> [Your assignment]:
Copy each line below in which the string "hematoxylin" appears.

Saved data entries
========

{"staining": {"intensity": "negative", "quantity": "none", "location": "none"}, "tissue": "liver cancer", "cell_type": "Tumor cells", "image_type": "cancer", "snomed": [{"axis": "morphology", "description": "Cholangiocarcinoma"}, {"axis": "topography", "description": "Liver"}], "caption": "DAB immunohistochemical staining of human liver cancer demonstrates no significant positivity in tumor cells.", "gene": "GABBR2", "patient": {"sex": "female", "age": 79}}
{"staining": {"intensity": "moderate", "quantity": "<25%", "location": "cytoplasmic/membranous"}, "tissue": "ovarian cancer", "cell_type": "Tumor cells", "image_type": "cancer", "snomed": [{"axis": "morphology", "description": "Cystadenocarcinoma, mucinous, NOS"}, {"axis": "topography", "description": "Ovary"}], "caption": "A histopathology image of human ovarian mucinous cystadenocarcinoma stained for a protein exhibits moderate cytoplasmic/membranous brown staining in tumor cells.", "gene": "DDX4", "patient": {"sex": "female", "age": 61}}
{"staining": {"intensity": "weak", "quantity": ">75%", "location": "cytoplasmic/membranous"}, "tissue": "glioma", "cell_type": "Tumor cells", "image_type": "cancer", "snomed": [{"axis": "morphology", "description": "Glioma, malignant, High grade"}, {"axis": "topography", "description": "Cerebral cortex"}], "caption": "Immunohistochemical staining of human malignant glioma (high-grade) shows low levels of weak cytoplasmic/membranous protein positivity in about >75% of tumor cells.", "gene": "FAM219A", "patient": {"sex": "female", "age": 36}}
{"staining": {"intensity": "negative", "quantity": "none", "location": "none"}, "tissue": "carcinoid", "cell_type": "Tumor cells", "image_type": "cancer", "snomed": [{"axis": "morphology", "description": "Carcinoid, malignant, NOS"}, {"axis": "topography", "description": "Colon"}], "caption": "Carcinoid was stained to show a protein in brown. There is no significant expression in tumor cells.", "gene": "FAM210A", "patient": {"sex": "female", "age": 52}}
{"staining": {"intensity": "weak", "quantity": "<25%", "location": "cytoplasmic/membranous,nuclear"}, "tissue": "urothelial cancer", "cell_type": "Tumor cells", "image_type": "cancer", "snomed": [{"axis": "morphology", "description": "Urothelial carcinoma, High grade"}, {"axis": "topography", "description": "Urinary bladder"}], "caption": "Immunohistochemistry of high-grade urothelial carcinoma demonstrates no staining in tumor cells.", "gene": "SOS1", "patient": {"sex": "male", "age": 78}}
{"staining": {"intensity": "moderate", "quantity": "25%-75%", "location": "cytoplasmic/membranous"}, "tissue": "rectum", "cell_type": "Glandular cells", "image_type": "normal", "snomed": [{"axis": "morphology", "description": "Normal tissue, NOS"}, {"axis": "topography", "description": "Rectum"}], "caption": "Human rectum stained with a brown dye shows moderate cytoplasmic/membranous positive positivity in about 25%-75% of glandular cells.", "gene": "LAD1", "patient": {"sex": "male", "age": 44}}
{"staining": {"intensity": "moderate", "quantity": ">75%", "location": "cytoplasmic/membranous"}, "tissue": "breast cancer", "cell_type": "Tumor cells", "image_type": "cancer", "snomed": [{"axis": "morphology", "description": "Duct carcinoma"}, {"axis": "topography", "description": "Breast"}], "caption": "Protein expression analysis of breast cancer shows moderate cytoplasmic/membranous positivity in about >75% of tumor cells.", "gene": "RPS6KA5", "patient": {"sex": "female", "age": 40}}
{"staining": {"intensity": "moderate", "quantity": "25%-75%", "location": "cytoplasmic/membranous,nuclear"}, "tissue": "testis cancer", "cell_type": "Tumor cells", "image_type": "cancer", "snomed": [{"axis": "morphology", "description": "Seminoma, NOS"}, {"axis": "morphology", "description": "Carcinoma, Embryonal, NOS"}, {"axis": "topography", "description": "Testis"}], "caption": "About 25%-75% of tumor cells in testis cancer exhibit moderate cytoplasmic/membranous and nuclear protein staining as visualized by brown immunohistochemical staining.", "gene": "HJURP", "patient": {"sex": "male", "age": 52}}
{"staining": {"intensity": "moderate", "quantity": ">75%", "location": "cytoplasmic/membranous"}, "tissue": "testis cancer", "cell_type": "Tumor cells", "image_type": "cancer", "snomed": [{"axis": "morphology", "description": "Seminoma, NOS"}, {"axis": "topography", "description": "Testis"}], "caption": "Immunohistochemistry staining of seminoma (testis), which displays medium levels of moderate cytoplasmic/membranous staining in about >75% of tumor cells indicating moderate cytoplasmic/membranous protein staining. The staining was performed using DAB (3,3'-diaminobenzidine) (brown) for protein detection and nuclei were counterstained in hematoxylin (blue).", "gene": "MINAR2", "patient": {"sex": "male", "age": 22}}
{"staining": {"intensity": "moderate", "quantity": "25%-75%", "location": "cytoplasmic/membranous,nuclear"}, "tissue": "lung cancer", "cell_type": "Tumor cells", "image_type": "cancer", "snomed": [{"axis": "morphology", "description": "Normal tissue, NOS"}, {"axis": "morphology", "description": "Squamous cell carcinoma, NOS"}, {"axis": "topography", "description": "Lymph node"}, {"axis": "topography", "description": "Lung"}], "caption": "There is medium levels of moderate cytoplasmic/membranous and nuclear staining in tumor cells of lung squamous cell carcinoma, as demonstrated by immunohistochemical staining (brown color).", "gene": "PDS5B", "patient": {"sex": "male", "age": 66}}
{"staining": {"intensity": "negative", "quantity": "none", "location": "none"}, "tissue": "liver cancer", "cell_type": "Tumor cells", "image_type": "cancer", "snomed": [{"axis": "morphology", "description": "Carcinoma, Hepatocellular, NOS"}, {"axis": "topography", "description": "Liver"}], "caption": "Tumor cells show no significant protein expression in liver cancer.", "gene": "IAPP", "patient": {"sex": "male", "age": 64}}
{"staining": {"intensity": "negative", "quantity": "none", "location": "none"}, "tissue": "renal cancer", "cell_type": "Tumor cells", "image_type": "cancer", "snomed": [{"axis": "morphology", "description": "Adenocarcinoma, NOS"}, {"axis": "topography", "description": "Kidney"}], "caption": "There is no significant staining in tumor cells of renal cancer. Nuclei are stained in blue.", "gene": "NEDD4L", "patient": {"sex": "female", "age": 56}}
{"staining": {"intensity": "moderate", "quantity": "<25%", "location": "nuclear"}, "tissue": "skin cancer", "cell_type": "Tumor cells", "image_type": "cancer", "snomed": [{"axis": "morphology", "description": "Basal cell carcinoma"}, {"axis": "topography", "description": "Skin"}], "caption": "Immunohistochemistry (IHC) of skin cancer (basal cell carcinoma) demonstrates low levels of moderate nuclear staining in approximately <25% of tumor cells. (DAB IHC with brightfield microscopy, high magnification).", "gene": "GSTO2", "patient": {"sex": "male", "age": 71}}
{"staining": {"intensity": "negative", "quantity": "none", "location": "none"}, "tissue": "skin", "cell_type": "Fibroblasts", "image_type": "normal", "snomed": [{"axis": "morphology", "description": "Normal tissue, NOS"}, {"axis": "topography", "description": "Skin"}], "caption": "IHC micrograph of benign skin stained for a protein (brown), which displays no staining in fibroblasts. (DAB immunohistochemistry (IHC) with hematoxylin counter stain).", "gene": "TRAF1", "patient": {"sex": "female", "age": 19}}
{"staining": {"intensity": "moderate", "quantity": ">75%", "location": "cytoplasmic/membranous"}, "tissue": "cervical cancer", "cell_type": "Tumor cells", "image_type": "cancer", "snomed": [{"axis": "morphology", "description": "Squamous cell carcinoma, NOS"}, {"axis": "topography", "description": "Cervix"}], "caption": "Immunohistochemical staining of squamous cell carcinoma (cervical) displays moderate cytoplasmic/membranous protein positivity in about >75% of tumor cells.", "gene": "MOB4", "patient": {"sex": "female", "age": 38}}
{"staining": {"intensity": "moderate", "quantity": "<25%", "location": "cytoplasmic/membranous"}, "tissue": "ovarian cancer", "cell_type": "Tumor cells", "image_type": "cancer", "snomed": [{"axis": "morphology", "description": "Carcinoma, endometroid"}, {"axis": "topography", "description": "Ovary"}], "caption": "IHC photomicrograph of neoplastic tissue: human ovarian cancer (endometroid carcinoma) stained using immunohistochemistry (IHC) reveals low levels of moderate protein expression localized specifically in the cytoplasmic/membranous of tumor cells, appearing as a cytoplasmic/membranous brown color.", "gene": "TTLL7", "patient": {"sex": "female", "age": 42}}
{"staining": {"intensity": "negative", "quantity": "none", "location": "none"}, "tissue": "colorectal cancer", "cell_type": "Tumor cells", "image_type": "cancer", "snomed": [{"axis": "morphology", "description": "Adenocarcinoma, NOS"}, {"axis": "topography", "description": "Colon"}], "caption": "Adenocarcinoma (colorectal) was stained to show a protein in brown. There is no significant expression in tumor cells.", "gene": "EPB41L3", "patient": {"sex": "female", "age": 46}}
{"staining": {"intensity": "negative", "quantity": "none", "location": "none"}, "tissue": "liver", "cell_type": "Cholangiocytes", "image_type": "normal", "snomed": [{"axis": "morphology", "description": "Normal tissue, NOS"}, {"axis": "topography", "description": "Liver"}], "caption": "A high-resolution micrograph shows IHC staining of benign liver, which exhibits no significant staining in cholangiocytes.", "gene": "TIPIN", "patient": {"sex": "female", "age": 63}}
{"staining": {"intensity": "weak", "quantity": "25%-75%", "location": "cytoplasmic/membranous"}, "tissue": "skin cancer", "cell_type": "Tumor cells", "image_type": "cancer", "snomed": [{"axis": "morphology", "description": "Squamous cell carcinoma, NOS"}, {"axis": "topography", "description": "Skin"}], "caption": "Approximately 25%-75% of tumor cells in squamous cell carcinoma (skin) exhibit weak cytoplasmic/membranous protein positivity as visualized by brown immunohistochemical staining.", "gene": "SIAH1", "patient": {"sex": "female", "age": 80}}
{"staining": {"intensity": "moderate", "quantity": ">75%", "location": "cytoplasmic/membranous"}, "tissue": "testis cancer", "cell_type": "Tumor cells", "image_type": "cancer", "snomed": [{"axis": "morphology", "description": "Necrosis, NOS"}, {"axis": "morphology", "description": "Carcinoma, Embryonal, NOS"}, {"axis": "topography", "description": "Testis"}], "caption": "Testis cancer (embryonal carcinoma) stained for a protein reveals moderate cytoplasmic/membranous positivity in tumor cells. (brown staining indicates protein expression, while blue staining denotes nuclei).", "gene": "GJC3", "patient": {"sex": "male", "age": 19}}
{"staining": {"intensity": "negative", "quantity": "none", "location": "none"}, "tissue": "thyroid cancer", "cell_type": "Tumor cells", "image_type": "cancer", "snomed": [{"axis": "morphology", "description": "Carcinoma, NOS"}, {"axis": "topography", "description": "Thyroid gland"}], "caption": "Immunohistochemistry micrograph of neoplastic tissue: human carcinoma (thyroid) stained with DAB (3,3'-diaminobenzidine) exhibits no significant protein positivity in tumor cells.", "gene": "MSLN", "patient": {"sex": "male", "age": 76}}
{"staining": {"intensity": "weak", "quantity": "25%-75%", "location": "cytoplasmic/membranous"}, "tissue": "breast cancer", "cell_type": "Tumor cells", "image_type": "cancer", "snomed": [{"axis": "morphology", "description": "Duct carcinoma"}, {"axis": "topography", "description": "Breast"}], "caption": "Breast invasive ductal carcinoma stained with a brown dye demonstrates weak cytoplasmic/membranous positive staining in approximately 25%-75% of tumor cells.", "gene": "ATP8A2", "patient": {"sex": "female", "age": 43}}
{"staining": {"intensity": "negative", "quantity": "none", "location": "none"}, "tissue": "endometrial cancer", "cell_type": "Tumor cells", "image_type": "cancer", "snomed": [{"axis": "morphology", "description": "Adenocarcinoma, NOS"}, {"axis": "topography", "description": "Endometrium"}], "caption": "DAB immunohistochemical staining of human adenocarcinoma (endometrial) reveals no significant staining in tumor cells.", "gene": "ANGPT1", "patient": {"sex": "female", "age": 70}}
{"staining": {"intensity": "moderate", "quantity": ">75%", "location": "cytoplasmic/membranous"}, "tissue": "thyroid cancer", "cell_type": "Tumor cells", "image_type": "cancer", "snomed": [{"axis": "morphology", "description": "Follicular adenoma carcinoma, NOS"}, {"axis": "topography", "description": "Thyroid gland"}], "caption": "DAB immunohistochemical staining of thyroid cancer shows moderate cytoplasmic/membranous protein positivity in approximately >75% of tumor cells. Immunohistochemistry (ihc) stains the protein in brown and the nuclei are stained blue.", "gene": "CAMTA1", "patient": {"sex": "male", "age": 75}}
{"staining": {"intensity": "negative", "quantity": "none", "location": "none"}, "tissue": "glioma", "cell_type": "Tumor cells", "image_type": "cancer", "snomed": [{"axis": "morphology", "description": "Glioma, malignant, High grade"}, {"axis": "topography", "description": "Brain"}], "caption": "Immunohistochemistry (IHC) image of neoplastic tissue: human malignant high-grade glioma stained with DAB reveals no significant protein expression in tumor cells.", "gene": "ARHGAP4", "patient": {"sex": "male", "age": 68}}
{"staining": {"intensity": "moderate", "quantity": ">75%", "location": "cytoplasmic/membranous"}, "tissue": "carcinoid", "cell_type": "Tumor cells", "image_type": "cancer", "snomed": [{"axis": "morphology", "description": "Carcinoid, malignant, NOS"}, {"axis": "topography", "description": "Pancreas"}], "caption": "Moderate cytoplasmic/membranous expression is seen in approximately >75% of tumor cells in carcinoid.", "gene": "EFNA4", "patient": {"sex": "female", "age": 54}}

========

> [Result]:
{"staining": {"intensity": "moderate", "quantity": ">75%", "location": "cytoplasmic/membranous"}, "tissue": "testis cancer", "cell_type": "Tumor cells", "image_type": "cancer", "snomed": [{"axis": "morphology", "description": "Seminoma, NOS"}, {"axis": "topography", "description": "Testis"}], "caption": "Immunohistochemistry staining of seminoma (testis), which displays medium levels of moderate cytoplasmic/membranous staining in about >75% of tumor cells indicating moderate cytoplasmic/membranous protein staining. The staining was performed using DAB (3,3'-diaminobenzidine) (brown) for protein detection and nuclei were counterstained in hematoxylin (blue).", "gene": "MINAR2", "patient": {"sex": "male", "age": 22}}
{"staining": {"intensity": "negative", "quantity": "none", "location": "none"}, "tissue": "skin", "cell_type": "Fibroblasts", "image_type": "normal", "snomed": [{"axis": "morphology", "description": "Normal tissue, NOS"}, {"axis": "topography", "description": "Skin"}], "caption": "IHC micrograph of benign skin stained for a protein (brown), which displays no staining in fibroblasts. (DAB immunohistochemistry (IHC) with hematoxylin counter stain).", "gene": "TRAF1", "patient": {"sex": "female", "age": 19}}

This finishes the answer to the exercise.